Task to carry out ▸
Nothing other than the lines from the one containing "Look at the" through the last line of the data below should be output, each reproduced exactly.

[Records from a dataset]
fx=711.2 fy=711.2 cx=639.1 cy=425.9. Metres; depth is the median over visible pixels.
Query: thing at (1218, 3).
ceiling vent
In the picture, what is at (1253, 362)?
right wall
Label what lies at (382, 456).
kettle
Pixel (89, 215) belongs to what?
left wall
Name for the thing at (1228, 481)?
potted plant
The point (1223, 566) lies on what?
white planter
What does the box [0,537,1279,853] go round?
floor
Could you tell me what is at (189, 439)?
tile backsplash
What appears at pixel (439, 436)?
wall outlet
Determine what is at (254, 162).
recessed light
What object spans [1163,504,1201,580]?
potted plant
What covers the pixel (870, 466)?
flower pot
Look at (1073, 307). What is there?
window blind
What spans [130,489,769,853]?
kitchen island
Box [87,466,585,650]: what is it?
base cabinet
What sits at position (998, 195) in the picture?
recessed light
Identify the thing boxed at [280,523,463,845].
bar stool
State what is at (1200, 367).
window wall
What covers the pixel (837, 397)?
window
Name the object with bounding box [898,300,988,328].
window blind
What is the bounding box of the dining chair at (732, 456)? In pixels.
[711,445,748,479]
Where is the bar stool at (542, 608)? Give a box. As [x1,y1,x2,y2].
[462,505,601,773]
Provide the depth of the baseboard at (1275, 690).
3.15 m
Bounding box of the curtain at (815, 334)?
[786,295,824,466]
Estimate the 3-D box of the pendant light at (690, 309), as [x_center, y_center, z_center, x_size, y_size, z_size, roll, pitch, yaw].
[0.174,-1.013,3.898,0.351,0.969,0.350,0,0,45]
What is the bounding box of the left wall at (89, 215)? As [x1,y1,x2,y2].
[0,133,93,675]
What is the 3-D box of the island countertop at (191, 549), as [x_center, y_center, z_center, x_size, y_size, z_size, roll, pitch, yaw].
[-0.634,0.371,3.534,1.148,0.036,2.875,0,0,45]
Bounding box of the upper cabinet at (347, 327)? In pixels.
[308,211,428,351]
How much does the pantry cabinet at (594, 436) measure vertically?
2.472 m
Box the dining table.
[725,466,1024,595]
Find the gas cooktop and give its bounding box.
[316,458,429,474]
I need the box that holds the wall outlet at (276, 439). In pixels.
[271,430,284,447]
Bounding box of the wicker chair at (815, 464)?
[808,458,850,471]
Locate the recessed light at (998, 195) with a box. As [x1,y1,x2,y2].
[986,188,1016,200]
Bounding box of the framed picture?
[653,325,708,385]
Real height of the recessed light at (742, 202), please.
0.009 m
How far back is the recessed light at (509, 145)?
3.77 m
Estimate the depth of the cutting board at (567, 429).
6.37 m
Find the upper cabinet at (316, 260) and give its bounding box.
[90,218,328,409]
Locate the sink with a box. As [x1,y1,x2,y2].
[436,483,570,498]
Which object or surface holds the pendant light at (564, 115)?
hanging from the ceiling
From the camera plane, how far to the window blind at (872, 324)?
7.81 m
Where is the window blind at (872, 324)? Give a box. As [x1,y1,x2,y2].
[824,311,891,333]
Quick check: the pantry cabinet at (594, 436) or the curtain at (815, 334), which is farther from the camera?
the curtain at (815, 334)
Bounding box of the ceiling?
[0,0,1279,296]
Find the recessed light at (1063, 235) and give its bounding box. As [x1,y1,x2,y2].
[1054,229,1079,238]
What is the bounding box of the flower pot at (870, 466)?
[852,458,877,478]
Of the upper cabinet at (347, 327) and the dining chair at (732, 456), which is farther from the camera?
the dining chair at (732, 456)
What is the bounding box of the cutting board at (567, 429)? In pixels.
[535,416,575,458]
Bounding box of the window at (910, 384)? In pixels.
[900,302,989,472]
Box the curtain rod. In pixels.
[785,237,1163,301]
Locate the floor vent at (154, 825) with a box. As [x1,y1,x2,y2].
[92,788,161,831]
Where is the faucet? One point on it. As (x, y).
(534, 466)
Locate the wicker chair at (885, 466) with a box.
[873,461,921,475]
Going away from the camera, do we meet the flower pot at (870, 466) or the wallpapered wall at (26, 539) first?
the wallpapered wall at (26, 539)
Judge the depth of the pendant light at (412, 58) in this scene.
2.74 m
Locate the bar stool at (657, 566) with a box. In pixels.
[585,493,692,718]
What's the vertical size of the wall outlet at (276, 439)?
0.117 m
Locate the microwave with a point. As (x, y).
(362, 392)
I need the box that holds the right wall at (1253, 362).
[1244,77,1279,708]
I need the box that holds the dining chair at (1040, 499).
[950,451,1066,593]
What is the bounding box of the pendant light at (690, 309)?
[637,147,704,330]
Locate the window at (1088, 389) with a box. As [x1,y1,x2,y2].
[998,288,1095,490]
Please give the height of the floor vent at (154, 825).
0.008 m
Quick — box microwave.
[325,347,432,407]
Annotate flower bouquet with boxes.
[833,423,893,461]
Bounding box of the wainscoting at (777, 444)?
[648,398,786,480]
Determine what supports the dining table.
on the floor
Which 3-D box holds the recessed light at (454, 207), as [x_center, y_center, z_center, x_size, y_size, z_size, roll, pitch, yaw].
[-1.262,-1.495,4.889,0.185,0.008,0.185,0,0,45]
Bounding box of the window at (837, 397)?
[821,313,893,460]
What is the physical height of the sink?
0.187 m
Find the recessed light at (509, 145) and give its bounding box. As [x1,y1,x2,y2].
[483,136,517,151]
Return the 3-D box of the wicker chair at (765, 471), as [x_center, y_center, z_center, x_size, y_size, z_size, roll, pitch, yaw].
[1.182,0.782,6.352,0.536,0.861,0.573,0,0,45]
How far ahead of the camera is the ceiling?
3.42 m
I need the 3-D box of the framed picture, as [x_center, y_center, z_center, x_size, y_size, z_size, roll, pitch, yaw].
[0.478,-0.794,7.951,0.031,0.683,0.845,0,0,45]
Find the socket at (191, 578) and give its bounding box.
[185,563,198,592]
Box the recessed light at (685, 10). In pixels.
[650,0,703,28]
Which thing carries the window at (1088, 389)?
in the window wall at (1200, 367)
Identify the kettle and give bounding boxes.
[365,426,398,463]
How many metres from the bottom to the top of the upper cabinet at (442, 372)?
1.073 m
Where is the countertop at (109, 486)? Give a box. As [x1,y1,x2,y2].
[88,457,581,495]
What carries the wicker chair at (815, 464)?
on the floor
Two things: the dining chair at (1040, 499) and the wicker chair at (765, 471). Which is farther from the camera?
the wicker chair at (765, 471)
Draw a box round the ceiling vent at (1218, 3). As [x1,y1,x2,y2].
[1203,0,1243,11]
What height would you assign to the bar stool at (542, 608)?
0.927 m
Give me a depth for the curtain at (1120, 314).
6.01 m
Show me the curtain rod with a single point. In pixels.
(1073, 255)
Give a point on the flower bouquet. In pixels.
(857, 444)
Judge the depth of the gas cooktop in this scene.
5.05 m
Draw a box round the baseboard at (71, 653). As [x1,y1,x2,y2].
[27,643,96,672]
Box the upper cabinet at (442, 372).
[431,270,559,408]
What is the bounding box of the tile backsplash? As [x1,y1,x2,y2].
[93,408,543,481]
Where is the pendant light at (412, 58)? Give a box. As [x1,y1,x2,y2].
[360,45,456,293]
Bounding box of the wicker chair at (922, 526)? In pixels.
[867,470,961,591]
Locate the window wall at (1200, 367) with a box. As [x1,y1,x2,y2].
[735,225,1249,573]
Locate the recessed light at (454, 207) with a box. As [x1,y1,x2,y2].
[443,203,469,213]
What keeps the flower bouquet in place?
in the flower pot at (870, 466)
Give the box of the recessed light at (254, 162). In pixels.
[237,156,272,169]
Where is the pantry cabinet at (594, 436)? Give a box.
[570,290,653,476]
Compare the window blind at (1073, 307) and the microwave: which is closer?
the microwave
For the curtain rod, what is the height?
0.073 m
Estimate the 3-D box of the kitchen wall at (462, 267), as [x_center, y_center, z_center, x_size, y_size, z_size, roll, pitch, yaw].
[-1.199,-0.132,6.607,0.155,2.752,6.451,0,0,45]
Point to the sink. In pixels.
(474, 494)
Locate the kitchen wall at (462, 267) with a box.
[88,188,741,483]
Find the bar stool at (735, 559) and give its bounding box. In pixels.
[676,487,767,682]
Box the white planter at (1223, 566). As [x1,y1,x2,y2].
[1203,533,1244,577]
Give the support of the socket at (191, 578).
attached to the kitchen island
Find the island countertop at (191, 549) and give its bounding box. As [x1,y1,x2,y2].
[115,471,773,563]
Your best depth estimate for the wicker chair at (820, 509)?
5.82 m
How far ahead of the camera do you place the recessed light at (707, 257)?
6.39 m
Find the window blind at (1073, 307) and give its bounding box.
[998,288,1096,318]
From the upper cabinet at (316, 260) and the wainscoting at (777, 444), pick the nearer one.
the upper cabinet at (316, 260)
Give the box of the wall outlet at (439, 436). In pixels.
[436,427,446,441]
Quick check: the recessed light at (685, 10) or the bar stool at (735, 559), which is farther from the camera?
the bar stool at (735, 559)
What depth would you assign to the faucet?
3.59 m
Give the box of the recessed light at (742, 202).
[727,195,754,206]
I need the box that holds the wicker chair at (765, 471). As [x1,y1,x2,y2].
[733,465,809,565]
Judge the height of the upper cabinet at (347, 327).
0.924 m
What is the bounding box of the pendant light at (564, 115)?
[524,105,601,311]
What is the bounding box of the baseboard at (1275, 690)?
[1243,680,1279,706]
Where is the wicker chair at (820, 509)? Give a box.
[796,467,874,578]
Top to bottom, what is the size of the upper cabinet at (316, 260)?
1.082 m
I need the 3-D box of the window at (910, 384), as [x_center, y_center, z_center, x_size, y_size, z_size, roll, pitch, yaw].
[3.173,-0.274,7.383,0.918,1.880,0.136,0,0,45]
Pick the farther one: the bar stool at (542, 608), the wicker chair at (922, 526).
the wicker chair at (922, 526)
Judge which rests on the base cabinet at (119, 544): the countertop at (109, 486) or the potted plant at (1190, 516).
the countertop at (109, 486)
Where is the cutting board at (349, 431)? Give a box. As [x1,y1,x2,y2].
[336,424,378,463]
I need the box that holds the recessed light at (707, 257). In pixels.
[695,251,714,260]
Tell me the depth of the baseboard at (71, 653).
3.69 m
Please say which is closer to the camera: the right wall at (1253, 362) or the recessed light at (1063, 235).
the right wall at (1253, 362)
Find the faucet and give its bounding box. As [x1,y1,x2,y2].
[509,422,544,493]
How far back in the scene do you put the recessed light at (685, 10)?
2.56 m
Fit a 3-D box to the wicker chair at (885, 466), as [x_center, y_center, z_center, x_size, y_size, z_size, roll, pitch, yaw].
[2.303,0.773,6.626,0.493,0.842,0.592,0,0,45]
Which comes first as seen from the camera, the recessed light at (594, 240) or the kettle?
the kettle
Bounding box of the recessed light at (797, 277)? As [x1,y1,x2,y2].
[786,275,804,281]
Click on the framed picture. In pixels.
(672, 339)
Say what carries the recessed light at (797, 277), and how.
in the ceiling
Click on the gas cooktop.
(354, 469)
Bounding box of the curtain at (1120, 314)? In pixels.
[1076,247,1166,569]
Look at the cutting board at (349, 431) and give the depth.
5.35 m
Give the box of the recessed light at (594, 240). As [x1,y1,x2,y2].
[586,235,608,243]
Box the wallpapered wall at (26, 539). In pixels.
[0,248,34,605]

Task output ▸
Look at the cutting board at (349, 431) and give the depth.
5.35 m
Give the box of the recessed light at (594, 240). As [x1,y1,x2,y2].
[586,235,608,243]
Box the wallpapered wall at (26, 539). In pixels.
[0,248,34,605]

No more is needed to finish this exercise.